James Fox

フォクス・ジェームズ

LISA / University of Oxford

James Fox is Research Director of LISA, where he oversees research prioritisation and strategy. He is also awaiting examination on his Computer Science PhD on technical AI safety, supervised by Tom Everitt, Michael Wooldridge & Alessandro Abate, which focused on game theory, causality, reinforcement learning, and agent foundations.

Matt MacDermott

マクデルモット・マット

Imperial College London / Causal Incentives Group

Matt MacDermott is a PhD student at Imperial College London under the supervision of Francesco Belardinelli, and a member of the Causal Incentives group working with Tom Everitt of Google DeepMind.
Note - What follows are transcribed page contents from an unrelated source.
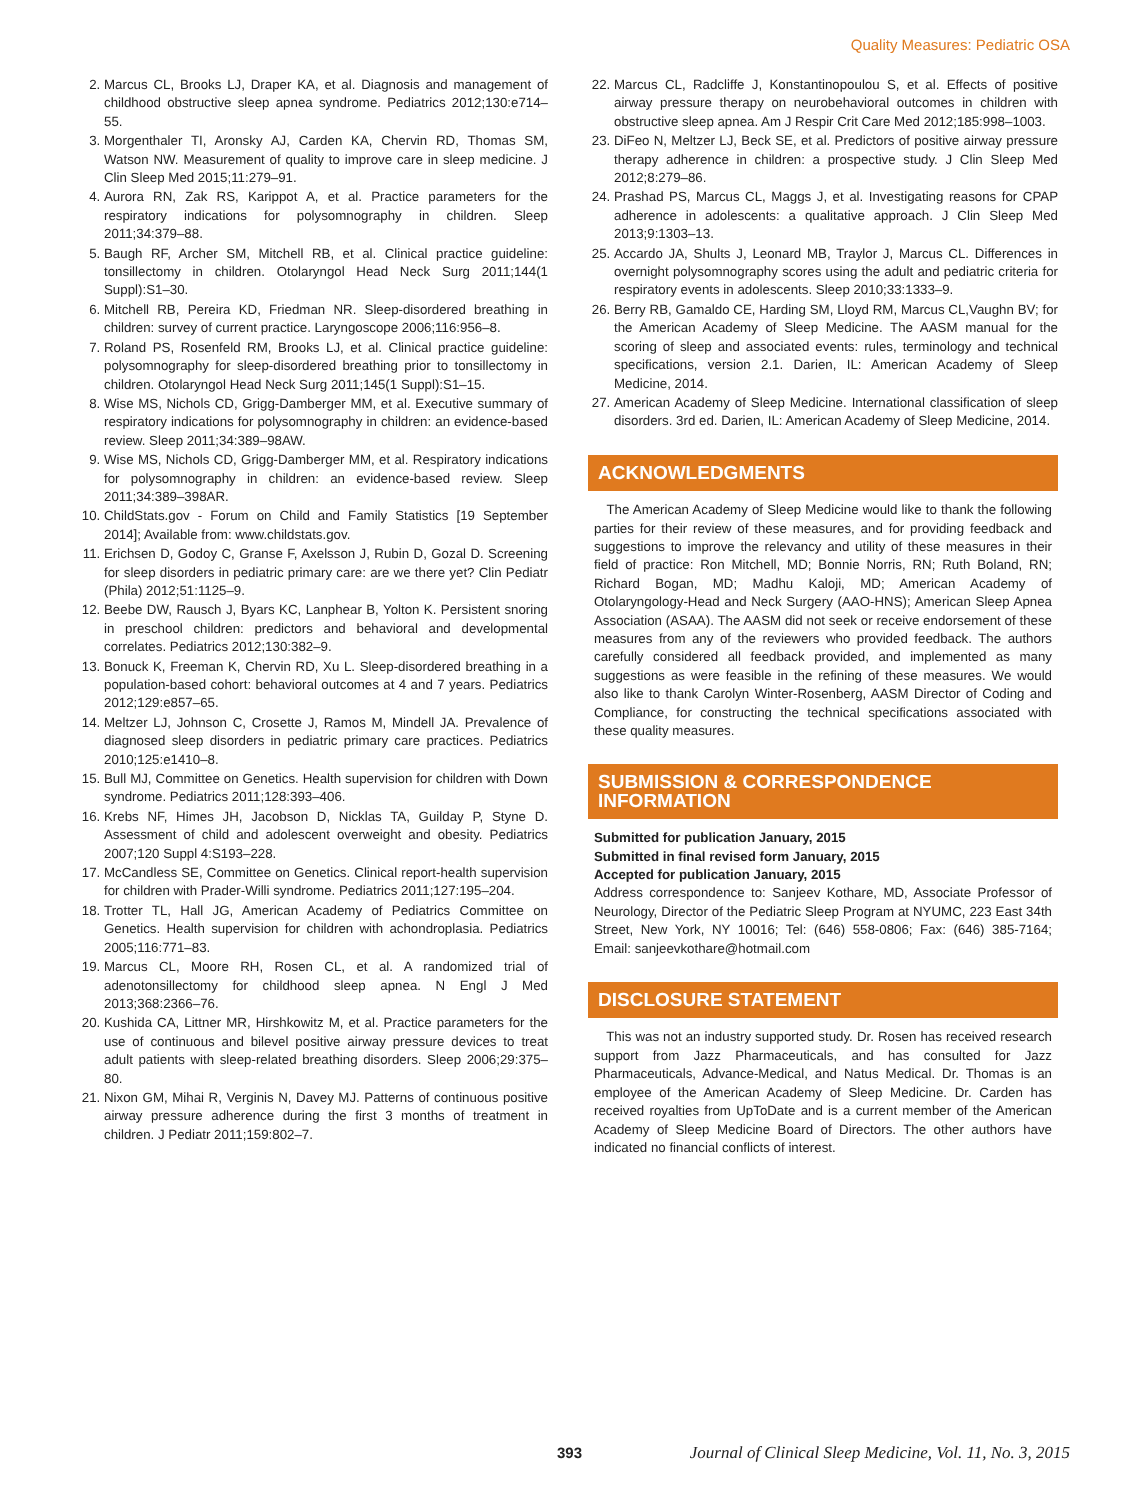Quality Measures: Pediatric OSA
2. Marcus CL, Brooks LJ, Draper KA, et al. Diagnosis and management of childhood obstructive sleep apnea syndrome. Pediatrics 2012;130:e714–55.
3. Morgenthaler TI, Aronsky AJ, Carden KA, Chervin RD, Thomas SM, Watson NW. Measurement of quality to improve care in sleep medicine. J Clin Sleep Med 2015;11:279–91.
4. Aurora RN, Zak RS, Karippot A, et al. Practice parameters for the respiratory indications for polysomnography in children. Sleep 2011;34:379–88.
5. Baugh RF, Archer SM, Mitchell RB, et al. Clinical practice guideline: tonsillectomy in children. Otolaryngol Head Neck Surg 2011;144(1 Suppl):S1–30.
6. Mitchell RB, Pereira KD, Friedman NR. Sleep-disordered breathing in children: survey of current practice. Laryngoscope 2006;116:956–8.
7. Roland PS, Rosenfeld RM, Brooks LJ, et al. Clinical practice guideline: polysomnography for sleep-disordered breathing prior to tonsillectomy in children. Otolaryngol Head Neck Surg 2011;145(1 Suppl):S1–15.
8. Wise MS, Nichols CD, Grigg-Damberger MM, et al. Executive summary of respiratory indications for polysomnography in children: an evidence-based review. Sleep 2011;34:389–98AW.
9. Wise MS, Nichols CD, Grigg-Damberger MM, et al. Respiratory indications for polysomnography in children: an evidence-based review. Sleep 2011;34:389–398AR.
10. ChildStats.gov - Forum on Child and Family Statistics [19 September 2014]; Available from: www.childstats.gov.
11. Erichsen D, Godoy C, Granse F, Axelsson J, Rubin D, Gozal D. Screening for sleep disorders in pediatric primary care: are we there yet? Clin Pediatr (Phila) 2012;51:1125–9.
12. Beebe DW, Rausch J, Byars KC, Lanphear B, Yolton K. Persistent snoring in preschool children: predictors and behavioral and developmental correlates. Pediatrics 2012;130:382–9.
13. Bonuck K, Freeman K, Chervin RD, Xu L. Sleep-disordered breathing in a population-based cohort: behavioral outcomes at 4 and 7 years. Pediatrics 2012;129:e857–65.
14. Meltzer LJ, Johnson C, Crosette J, Ramos M, Mindell JA. Prevalence of diagnosed sleep disorders in pediatric primary care practices. Pediatrics 2010;125:e1410–8.
15. Bull MJ, Committee on Genetics. Health supervision for children with Down syndrome. Pediatrics 2011;128:393–406.
16. Krebs NF, Himes JH, Jacobson D, Nicklas TA, Guilday P, Styne D. Assessment of child and adolescent overweight and obesity. Pediatrics 2007;120 Suppl 4:S193–228.
17. McCandless SE, Committee on Genetics. Clinical report-health supervision for children with Prader-Willi syndrome. Pediatrics 2011;127:195–204.
18. Trotter TL, Hall JG, American Academy of Pediatrics Committee on Genetics. Health supervision for children with achondroplasia. Pediatrics 2005;116:771–83.
19. Marcus CL, Moore RH, Rosen CL, et al. A randomized trial of adenotonsillectomy for childhood sleep apnea. N Engl J Med 2013;368:2366–76.
20. Kushida CA, Littner MR, Hirshkowitz M, et al. Practice parameters for the use of continuous and bilevel positive airway pressure devices to treat adult patients with sleep-related breathing disorders. Sleep 2006;29:375–80.
21. Nixon GM, Mihai R, Verginis N, Davey MJ. Patterns of continuous positive airway pressure adherence during the first 3 months of treatment in children. J Pediatr 2011;159:802–7.
22. Marcus CL, Radcliffe J, Konstantinopoulou S, et al. Effects of positive airway pressure therapy on neurobehavioral outcomes in children with obstructive sleep apnea. Am J Respir Crit Care Med 2012;185:998–1003.
23. DiFeo N, Meltzer LJ, Beck SE, et al. Predictors of positive airway pressure therapy adherence in children: a prospective study. J Clin Sleep Med 2012;8:279–86.
24. Prashad PS, Marcus CL, Maggs J, et al. Investigating reasons for CPAP adherence in adolescents: a qualitative approach. J Clin Sleep Med 2013;9:1303–13.
25. Accardo JA, Shults J, Leonard MB, Traylor J, Marcus CL. Differences in overnight polysomnography scores using the adult and pediatric criteria for respiratory events in adolescents. Sleep 2010;33:1333–9.
26. Berry RB, Gamaldo CE, Harding SM, Lloyd RM, Marcus CL,Vaughn BV; for the American Academy of Sleep Medicine. The AASM manual for the scoring of sleep and associated events: rules, terminology and technical specifications, version 2.1. Darien, IL: American Academy of Sleep Medicine, 2014.
27. American Academy of Sleep Medicine. International classification of sleep disorders. 3rd ed. Darien, IL: American Academy of Sleep Medicine, 2014.
ACKNOWLEDGMENTS
The American Academy of Sleep Medicine would like to thank the following parties for their review of these measures, and for providing feedback and suggestions to improve the relevancy and utility of these measures in their field of practice: Ron Mitchell, MD; Bonnie Norris, RN; Ruth Boland, RN; Richard Bogan, MD; Madhu Kaloji, MD; American Academy of Otolaryngology-Head and Neck Surgery (AAO-HNS); American Sleep Apnea Association (ASAA). The AASM did not seek or receive endorsement of these measures from any of the reviewers who provided feedback. The authors carefully considered all feedback provided, and implemented as many suggestions as were feasible in the refining of these measures. We would also like to thank Carolyn Winter-Rosenberg, AASM Director of Coding and Compliance, for constructing the technical specifications associated with these quality measures.
SUBMISSION & CORRESPONDENCE INFORMATION
Submitted for publication January, 2015
Submitted in final revised form January, 2015
Accepted for publication January, 2015
Address correspondence to: Sanjeev Kothare, MD, Associate Professor of Neurology, Director of the Pediatric Sleep Program at NYUMC, 223 East 34th Street, New York, NY 10016; Tel: (646) 558-0806; Fax: (646) 385-7164; Email: sanjeevkothare@hotmail.com
DISCLOSURE STATEMENT
This was not an industry supported study. Dr. Rosen has received research support from Jazz Pharmaceuticals, and has consulted for Jazz Pharmaceuticals, Advance-Medical, and Natus Medical. Dr. Thomas is an employee of the American Academy of Sleep Medicine. Dr. Carden has received royalties from UpToDate and is a current member of the American Academy of Sleep Medicine Board of Directors. The other authors have indicated no financial conflicts of interest.
393 Journal of Clinical Sleep Medicine, Vol. 11, No. 3, 2015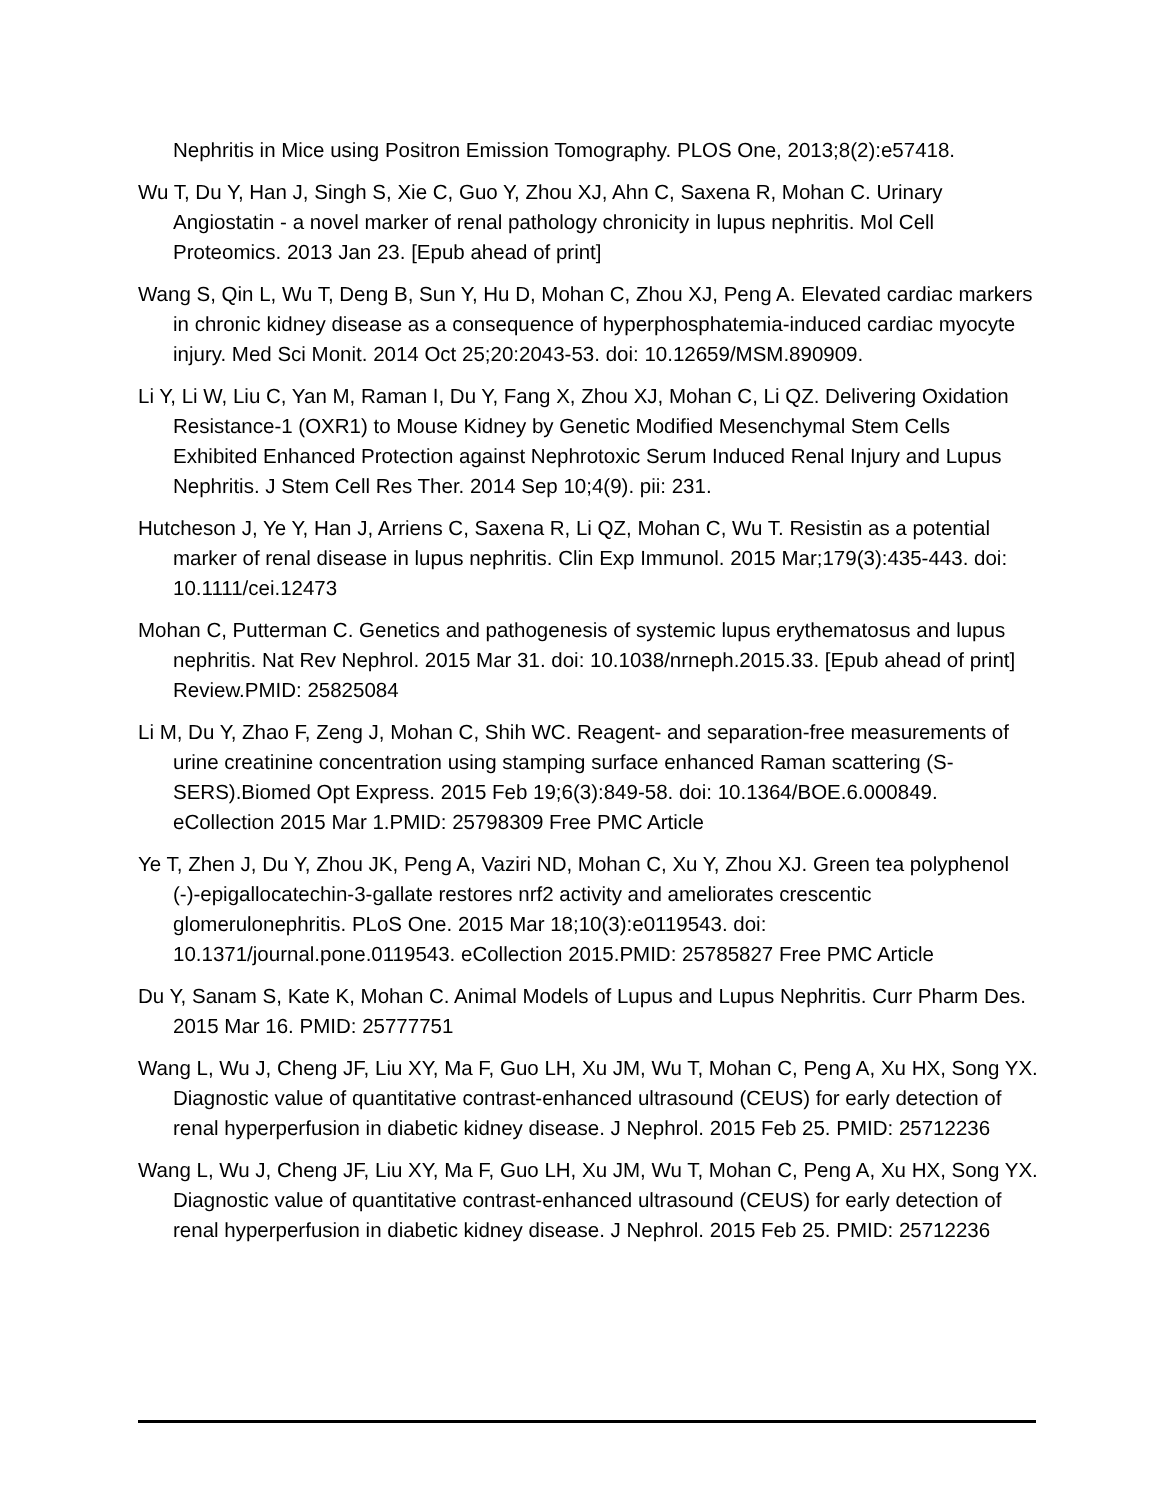Nephritis in Mice using Positron Emission Tomography. PLOS One, 2013;8(2):e57418.
Wu T, Du Y, Han J, Singh S, Xie C, Guo Y, Zhou XJ, Ahn C, Saxena R, Mohan C. Urinary Angiostatin - a novel marker of renal pathology chronicity in lupus nephritis. Mol Cell Proteomics. 2013 Jan 23. [Epub ahead of print]
Wang S, Qin L, Wu T, Deng B, Sun Y, Hu D, Mohan C, Zhou XJ, Peng A. Elevated cardiac markers in chronic kidney disease as a consequence of hyperphosphatemia-induced cardiac myocyte injury. Med Sci Monit. 2014 Oct 25;20:2043-53. doi: 10.12659/MSM.890909.
Li Y, Li W, Liu C, Yan M, Raman I, Du Y, Fang X, Zhou XJ, Mohan C, Li QZ. Delivering Oxidation Resistance-1 (OXR1) to Mouse Kidney by Genetic Modified Mesenchymal Stem Cells Exhibited Enhanced Protection against Nephrotoxic Serum Induced Renal Injury and Lupus Nephritis. J Stem Cell Res Ther. 2014 Sep 10;4(9). pii: 231.
Hutcheson J, Ye Y, Han J, Arriens C, Saxena R, Li QZ, Mohan C, Wu T. Resistin as a potential marker of renal disease in lupus nephritis. Clin Exp Immunol. 2015 Mar;179(3):435-443. doi: 10.1111/cei.12473
Mohan C, Putterman C. Genetics and pathogenesis of systemic lupus erythematosus and lupus nephritis. Nat Rev Nephrol. 2015 Mar 31. doi: 10.1038/nrneph.2015.33. [Epub ahead of print] Review.PMID: 25825084
Li M, Du Y, Zhao F, Zeng J, Mohan C, Shih WC. Reagent- and separation-free measurements of urine creatinine concentration using stamping surface enhanced Raman scattering (S-SERS).Biomed Opt Express. 2015 Feb 19;6(3):849-58. doi: 10.1364/BOE.6.000849. eCollection 2015 Mar 1.PMID: 25798309 Free PMC Article
Ye T, Zhen J, Du Y, Zhou JK, Peng A, Vaziri ND, Mohan C, Xu Y, Zhou XJ. Green tea polyphenol (-)-epigallocatechin-3-gallate restores nrf2 activity and ameliorates crescentic glomerulonephritis. PLoS One. 2015 Mar 18;10(3):e0119543. doi: 10.1371/journal.pone.0119543. eCollection 2015.PMID: 25785827 Free PMC Article
Du Y, Sanam S, Kate K, Mohan C. Animal Models of Lupus and Lupus Nephritis. Curr Pharm Des. 2015 Mar 16. PMID: 25777751
Wang L, Wu J, Cheng JF, Liu XY, Ma F, Guo LH, Xu JM, Wu T, Mohan C, Peng A, Xu HX, Song YX. Diagnostic value of quantitative contrast-enhanced ultrasound (CEUS) for early detection of renal hyperperfusion in diabetic kidney disease. J Nephrol. 2015 Feb 25. PMID: 25712236
Wang L, Wu J, Cheng JF, Liu XY, Ma F, Guo LH, Xu JM, Wu T, Mohan C, Peng A, Xu HX, Song YX. Diagnostic value of quantitative contrast-enhanced ultrasound (CEUS) for early detection of renal hyperperfusion in diabetic kidney disease. J Nephrol. 2015 Feb 25. PMID: 25712236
Towards Causal Foundations of Safe AGI

Friday, April 5th, 15:00–15:50

Causality has captivated philosophers for centuries, not merely to grapple with the exact relationship between a cause and an effect, but also because it underpins so many other concepts of interest. In this talk, we will start by exploring how causality is linked to several fundamental issues in AI safety, including incentives, misspecification, generalisation, deception, and corrigibility. Next, we will posit that agency – central to many AGI threat models – is itself a causal concept. We will then bridge our theoretical foundations with practical applications by showcasing our approaches towards developing ‘agency detectors’.